Although this novel is often labelled as a romance or a tragedy, Madame Bovary reads like an anti-romance. We have characters such Emma and Léon, idealists, self-proclaimed romantics, who are trapped in a realist narrative. Yet, Flaubert is also making fun of realism. There are so many descriptions of what the characters are wearing, of the smells or objects, houses, streets, you name it. Then juxtaposing these lavish or picturesque descriptions we have scenes detailing Charles’ operating on the stable boy’s club foot, and these scenes make for some nausea-inducing reading material.

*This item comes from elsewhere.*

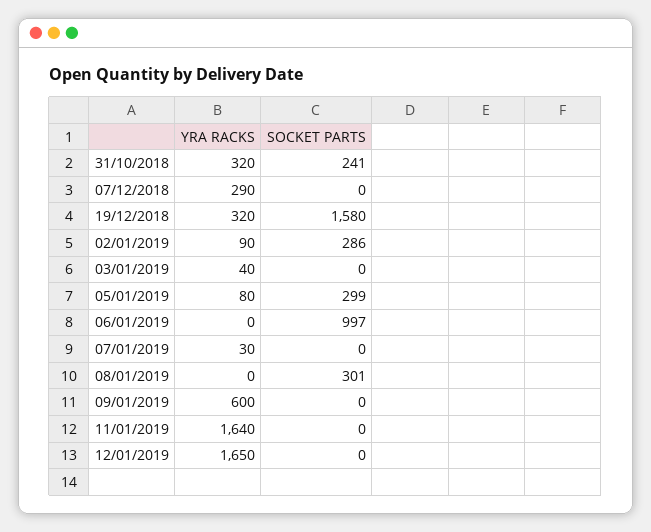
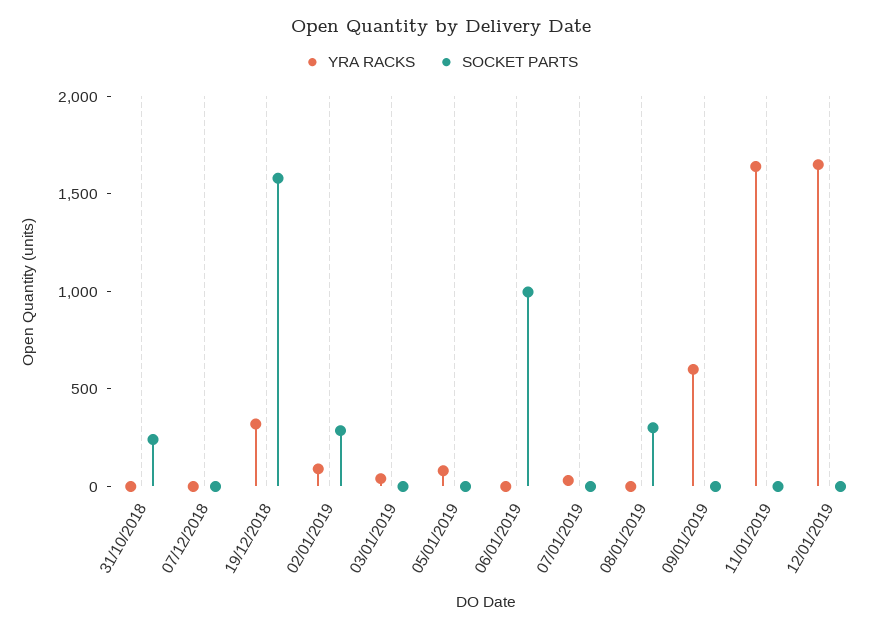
YRA RACKS, 31/10/2018: 320 -> 0
YRA RACKS, 07/12/2018: 290 -> 0
SOCKET PARTS, 05/01/2019: 299 -> 0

Nevertheless this remains a beautifully crafted novel. Flaubert’s acuity, his striking prose, his vibrant characters, make for an unforgettable read. One should not approach this novel hoping for something in the realms of Anna Karenina. Although one could describe Emma as the ‘heroine’ of this novel, she possesses mostly qualities that will make readers hate her. There were many instances in which I disliked her (just read of the way she treats her servants or her daughter or even Charles). But Flaubert is a deft writer, and Emma cannot be simply be labelled as 'unlikable'. In many ways she reminds of the alienated women who star in recent fiction such as the narrator in My Year of Rest and Relaxation. Emma is like them bored, self-destructive, prone to bouts of depression, and finds pleasure only in daydreams.

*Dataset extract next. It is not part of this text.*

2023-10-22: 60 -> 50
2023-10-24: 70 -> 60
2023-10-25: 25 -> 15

The first time I picked up this novel I struggled to make it past the first chapter. I then ended up listening to the audiobook (narrated by Juliet Stevenson who gives an impeccable performance) and, just like that, I was transfixed. This second time around I read it myself (I own a very stylish penguin classics edition) and I was once again enthralled by Flaubert narrative. I was particularly intrigued by the seamless way in which he shifts perspectives. This time I was also able to truly savour Flaubert's prose as I already knew how the storyline would unfold. Next time I may try reading the Italian translation and maybe who knows, one day I will be able to read the original French (okay, that's quite unlikely but you never know...). Anyway, I could probably go on and on about this novel. I would not recommend it to those who have a low tolerance for irony and kind of detestable characters.